Einzelnen Schwächen dieser Varianten kann eine partielle Objektfinanzierung entgegenwirken. Das Potenzial hierfür ist insbesondere im Hinblick auf die Gewährleistung eines räumlich und inhaltlich breiten Versorgungsangebotes zu sehen. Mittels Objektfinanzierung könnte zudem die Entwicklung von innovativen Angeboten angestossen und ein niederschwelliger, nicht an eine Bedarfsbemessung geknüpfter Zugang bei Treffpunkten weiterhin gewährleistet werden.
Literaturverzeichnis
Baumgartner, Edgar; Uebelhart, Beat; Baur, Roland; Berger, Daniela; von Fellenberg, Monika; Lage, Dorothea; Wegener, Robert (2009). Evaluation der Beiträge an Organisationen in der privaten Behindertenhilfe nach Art. 74 IVG; Studie im Auftrag des BSV. Beiträge zur Sozialen Sicherheit. Forschungsbericht Nr. 2/09.

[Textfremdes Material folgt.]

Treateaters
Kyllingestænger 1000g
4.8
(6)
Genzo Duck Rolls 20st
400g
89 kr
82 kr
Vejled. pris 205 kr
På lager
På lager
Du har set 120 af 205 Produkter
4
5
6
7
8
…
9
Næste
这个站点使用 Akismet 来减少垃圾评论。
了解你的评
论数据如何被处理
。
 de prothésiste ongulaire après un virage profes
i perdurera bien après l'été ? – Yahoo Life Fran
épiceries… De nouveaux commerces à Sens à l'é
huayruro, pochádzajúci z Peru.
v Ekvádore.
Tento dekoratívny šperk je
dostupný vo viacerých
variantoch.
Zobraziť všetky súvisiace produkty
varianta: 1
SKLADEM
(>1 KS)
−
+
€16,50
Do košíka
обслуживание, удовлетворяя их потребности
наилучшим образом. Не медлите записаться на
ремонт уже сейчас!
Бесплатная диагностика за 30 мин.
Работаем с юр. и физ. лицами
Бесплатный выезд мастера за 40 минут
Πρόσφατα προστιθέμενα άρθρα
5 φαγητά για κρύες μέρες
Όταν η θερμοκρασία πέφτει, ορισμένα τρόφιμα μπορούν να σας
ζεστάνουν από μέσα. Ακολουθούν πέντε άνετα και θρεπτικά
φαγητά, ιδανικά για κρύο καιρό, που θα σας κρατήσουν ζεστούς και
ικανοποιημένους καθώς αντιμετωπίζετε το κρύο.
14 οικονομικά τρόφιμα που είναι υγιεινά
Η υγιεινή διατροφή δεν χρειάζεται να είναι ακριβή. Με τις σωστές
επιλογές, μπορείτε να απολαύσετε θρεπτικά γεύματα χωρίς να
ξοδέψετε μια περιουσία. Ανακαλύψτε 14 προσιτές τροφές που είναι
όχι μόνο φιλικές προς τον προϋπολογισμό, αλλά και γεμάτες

Baumgartner, Edgar; Hübscher, Robin; Oberholzer, Daniel; Widmer, Matthias; Margot-Cattin, Pierre; Froidevaux, Gaël (2023). Subjektfinanzierung Finanzhilfen Art. 74 IVG. Studie im Auftrag des BSV. Beiträge zur Sozialen Sicherheit, Forschungsbericht Nr. 04/23.
Bolliger, Christian; Rüefli, Christian; Berner, Delia (2016). Bedarfs- und Angebotsanalyse der Dienstleistungen nach Art. 74 IVG; Studie im Auftrag des BSV. Beiträge zur Sozialen Sicherheit. Forschungsbericht Nr. 15/16.
Enste, Dominik; Stettes, Oliver (2005). Bildungs- und Sozialpolitik mit Gutscheinen. Zur Ökonomik von Vouchers. Forschungsberichte aus dem Institut der deutschen Wirtschaft Köln. Nr. 14.
Fleming, Pádraic; McGilloway, Sinead; Hernon, Marian; Furlong, Mairead; O’Doherty, Siobhain; Keogh, Fiona; Stainton, Tim (2019). Individualized funding interventions to improve health and social care outcomes for people with a disability: A mixed‐methods systematic review. Campbell Systematic Reviews, 15(1-2), 1–77.